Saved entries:
Segment Open
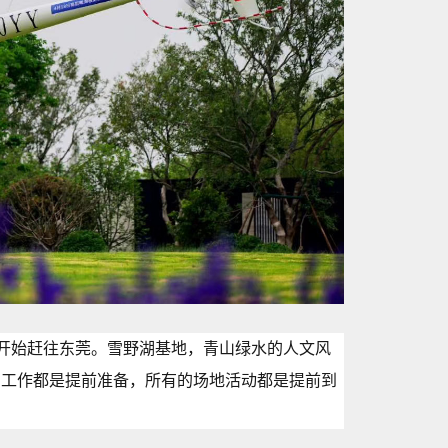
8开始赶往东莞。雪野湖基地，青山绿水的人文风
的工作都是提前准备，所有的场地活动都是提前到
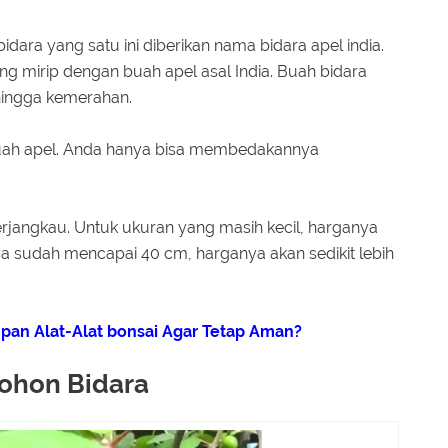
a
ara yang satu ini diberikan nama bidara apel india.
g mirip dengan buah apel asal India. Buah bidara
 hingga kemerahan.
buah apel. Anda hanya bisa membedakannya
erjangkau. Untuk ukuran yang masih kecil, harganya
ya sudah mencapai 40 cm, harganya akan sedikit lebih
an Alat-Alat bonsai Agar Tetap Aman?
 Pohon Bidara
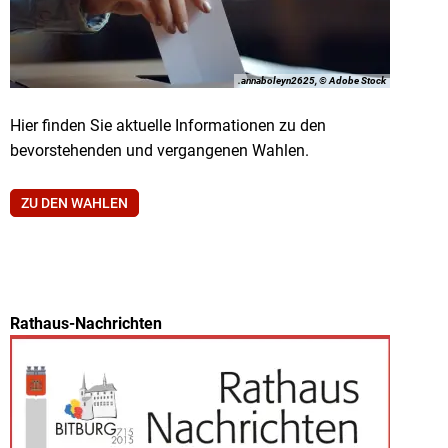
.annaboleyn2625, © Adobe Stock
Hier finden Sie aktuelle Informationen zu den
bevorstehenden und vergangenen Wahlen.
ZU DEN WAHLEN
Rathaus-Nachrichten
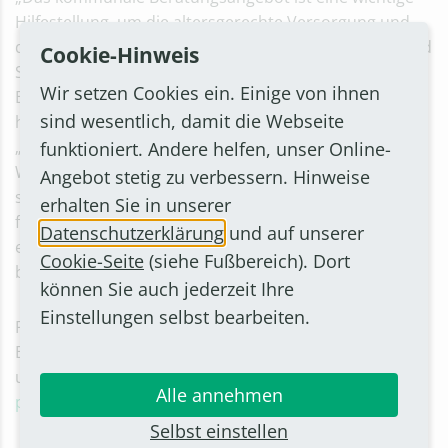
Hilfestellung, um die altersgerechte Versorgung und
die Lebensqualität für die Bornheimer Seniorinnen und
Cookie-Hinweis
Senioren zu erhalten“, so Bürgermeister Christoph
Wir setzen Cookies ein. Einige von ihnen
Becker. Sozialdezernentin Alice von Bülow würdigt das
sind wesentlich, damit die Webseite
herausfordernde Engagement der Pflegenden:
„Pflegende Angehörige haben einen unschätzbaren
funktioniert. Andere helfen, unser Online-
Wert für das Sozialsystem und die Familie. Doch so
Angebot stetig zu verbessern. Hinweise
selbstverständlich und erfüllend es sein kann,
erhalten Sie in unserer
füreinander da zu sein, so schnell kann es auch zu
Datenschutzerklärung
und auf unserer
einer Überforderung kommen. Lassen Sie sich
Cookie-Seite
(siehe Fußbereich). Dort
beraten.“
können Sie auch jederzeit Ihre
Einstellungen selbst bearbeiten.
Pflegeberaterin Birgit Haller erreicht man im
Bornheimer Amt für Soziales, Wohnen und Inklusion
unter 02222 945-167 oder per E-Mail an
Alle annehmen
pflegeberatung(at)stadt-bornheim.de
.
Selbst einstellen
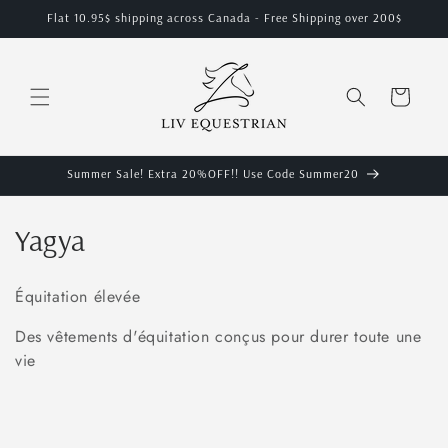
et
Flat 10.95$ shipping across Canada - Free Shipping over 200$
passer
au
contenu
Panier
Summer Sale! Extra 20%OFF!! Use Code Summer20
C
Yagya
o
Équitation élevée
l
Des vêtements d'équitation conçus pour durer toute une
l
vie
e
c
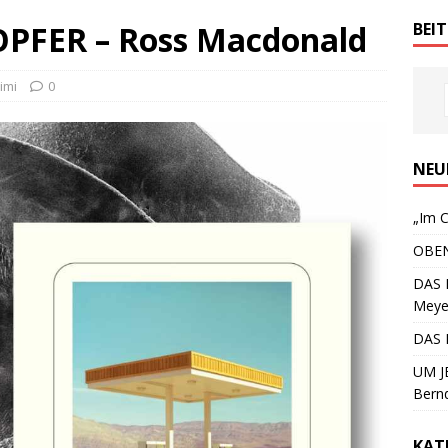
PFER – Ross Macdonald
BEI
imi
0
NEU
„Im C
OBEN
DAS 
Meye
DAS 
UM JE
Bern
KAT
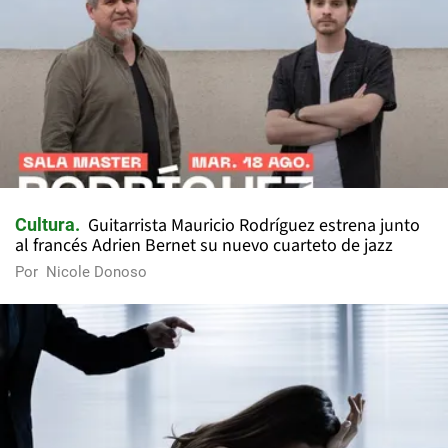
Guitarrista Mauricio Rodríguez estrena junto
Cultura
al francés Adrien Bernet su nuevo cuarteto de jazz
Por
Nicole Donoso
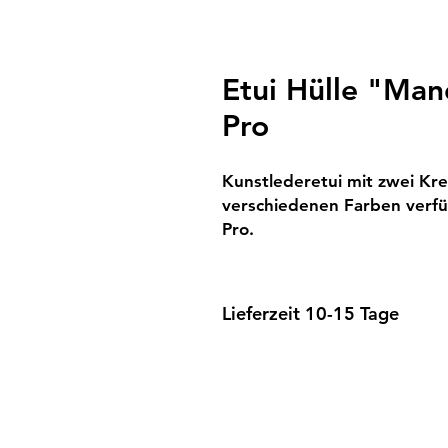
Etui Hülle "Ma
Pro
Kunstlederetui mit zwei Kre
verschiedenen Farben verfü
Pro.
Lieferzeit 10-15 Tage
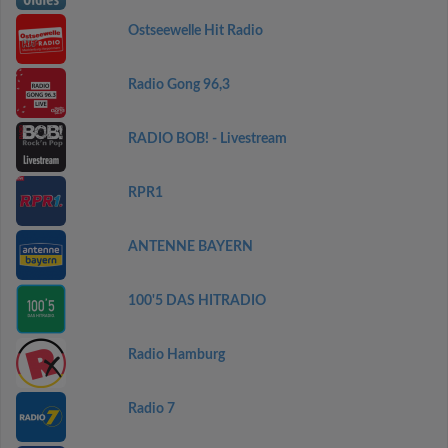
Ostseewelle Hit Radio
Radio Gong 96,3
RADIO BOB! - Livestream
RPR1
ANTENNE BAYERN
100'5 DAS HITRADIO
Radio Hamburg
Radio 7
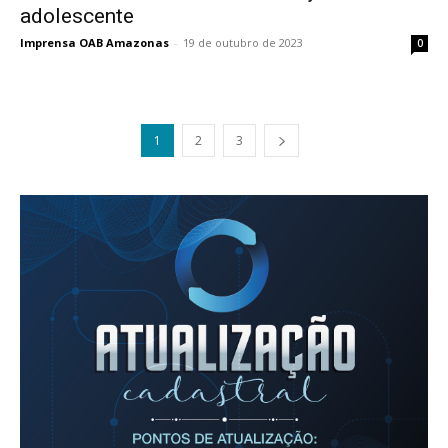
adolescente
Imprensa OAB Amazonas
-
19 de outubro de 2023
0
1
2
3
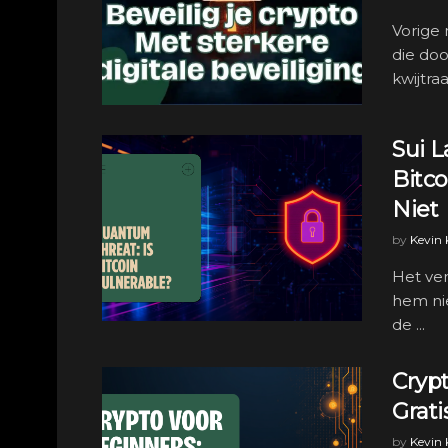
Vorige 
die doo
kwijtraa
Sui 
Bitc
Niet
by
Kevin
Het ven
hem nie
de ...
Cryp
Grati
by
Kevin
Segment Closed
Segment Open
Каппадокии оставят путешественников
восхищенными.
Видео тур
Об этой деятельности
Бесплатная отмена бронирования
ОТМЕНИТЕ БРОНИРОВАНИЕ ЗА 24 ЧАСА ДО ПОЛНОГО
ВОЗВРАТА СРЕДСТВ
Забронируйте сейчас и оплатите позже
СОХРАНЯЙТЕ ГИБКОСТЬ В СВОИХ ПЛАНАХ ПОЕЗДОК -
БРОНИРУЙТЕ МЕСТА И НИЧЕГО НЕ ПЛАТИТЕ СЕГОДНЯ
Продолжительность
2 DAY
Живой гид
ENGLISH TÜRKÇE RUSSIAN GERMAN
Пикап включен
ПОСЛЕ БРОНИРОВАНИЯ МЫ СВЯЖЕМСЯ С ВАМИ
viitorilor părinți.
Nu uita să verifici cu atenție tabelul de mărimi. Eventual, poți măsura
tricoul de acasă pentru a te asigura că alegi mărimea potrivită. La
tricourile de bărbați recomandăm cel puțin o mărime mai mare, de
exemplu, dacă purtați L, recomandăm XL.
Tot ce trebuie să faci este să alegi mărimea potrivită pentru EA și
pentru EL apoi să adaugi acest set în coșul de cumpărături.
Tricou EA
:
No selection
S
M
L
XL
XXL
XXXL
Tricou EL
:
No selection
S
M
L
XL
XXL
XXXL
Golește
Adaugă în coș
Segment Closed
Segment Open
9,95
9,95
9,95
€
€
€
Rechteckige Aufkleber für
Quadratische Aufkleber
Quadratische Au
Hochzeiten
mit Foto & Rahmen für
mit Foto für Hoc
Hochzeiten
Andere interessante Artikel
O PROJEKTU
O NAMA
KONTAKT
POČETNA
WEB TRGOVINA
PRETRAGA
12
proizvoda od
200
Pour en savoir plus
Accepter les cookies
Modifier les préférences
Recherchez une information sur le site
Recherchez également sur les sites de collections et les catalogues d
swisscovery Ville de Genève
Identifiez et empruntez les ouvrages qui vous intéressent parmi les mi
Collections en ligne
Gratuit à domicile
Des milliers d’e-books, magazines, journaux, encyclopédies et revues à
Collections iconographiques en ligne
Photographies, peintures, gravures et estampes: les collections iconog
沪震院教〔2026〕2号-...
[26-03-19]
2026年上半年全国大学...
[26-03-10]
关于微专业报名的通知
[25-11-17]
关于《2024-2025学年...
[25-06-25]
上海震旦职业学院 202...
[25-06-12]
Segment Closed
* What is required *
With the pictures removed, print only the lines starting at the line that has "8开始赶往东莞。雪野湖基地，青山绿水的人文风" and ending at the line that has "Angebot stetig zu verbessern. Hinweise", both ends included, exactly as they stand above.

* Solved exercise *
8开始赶往东莞。雪野湖基地，青山绿水的人文风
的工作都是提前准备，所有的场地活动都是提前到
a
ara yang satu ini diberikan nama bidara apel india.
g mirip dengan buah apel asal India. Buah bidara
 hingga kemerahan.
buah apel. Anda hanya bisa membedakannya
erjangkau. Untuk ukuran yang masih kecil, harganya
ya sudah mencapai 40 cm, harganya akan sedikit lebih
an Alat-Alat bonsai Agar Tetap Aman?
 Pohon Bidara
.annaboleyn2625, © Adobe Stock
Hier finden Sie aktuelle Informationen zu den
bevorstehenden und vergangenen Wahlen.
ZU DEN WAHLEN
Rathaus-Nachrichten
Hilfestellung, um die altersgerechte Versorgung und
die Lebensqualität für die Bornheimer Seniorinnen und
Cookie-Hinweis
Senioren zu erhalten“, so Bürgermeister Christoph
Wir setzen Cookies ein. Einige von ihnen
Becker. Sozialdezernentin Alice von Bülow würdigt das
sind wesentlich, damit die Webseite
herausfordernde Engagement der Pflegenden:
„Pflegende Angehörige haben einen unschätzbaren
funktioniert. Andere helfen, unser Online-
Wert für das Sozialsystem und die Familie. Doch so
Angebot stetig zu verbessern. Hinweise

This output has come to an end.